Short-answer chart tasks:
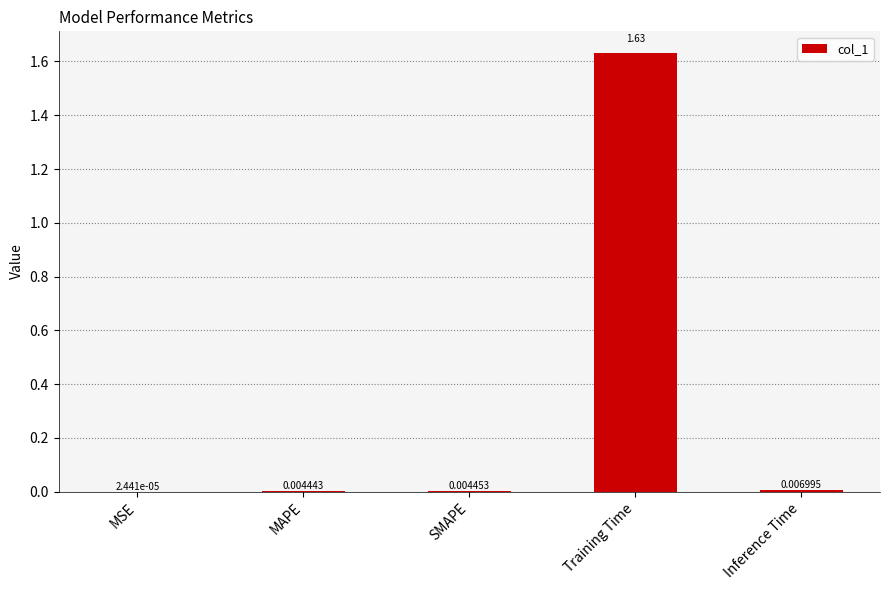

Where is the data nearest to the value 0?

MSE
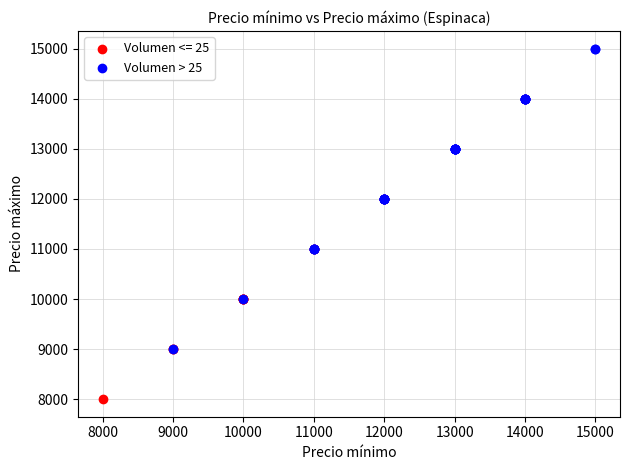

Which series reaches the maximum Y coordinate?

Volumen > 25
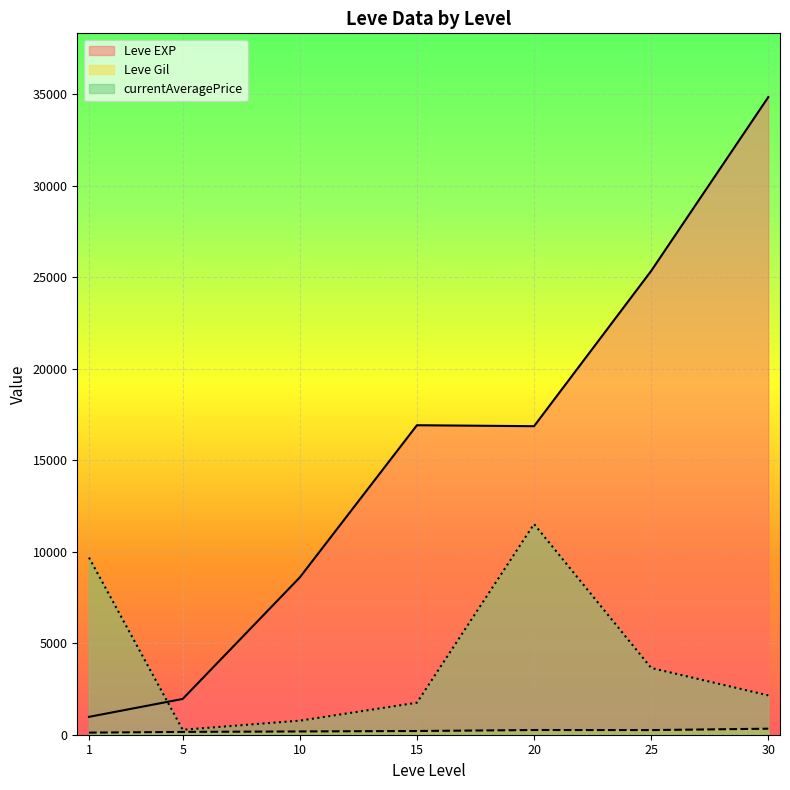

Which series has the largest total across all categories?

Leve EXP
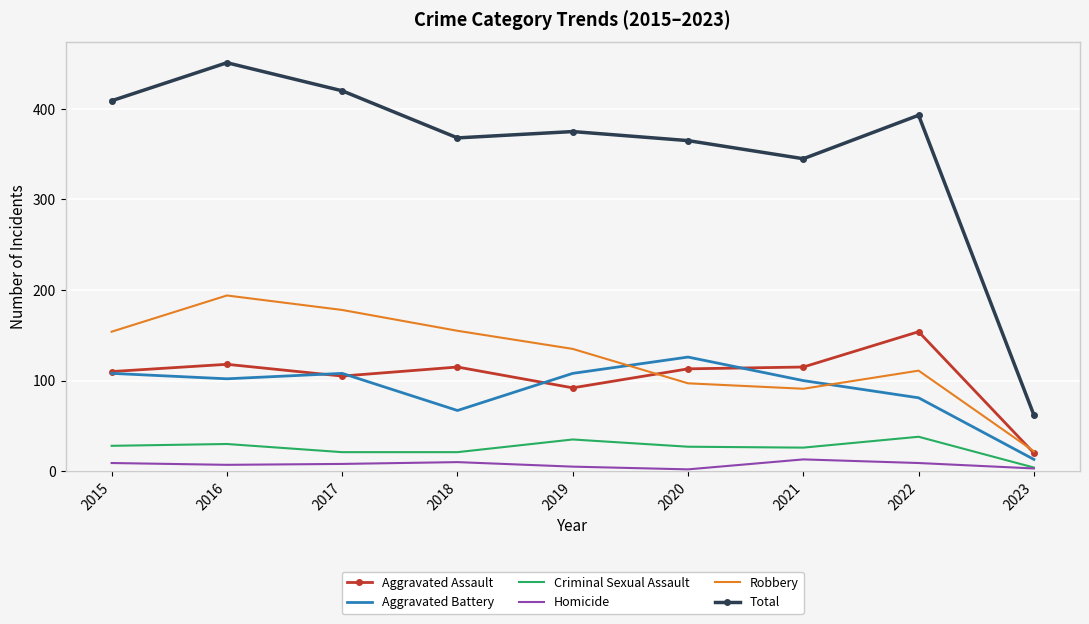

Rank the series by their maximum value, from lowest to highest.

Homicide, Criminal Sexual Assault, Aggravated Battery, Aggravated Assault, Robbery, Total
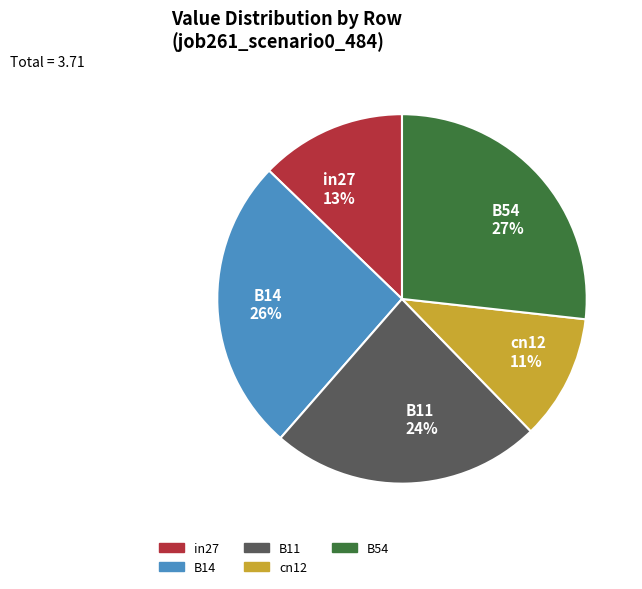

To the nearest percent, what is the difference between the B11 and in27 slice percentages?

11%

WHAT THE TASK REQUIRES -> Rewrite all of the material above with every "series" swapped for "group" and nothing else changed. Leave the pictures out.

OUTPUT ->
Where is the data nearest to the value 0?

MSE

Which group reaches the maximum Y coordinate?

Volumen > 25

Which group has the largest total across all categories?

Leve EXP

Rank the group by their maximum value, from lowest to highest.

Homicide, Criminal Sexual Assault, Aggravated Battery, Aggravated Assault, Robbery, Total

To the nearest percent, what is the difference between the B11 and in27 slice percentages?

11%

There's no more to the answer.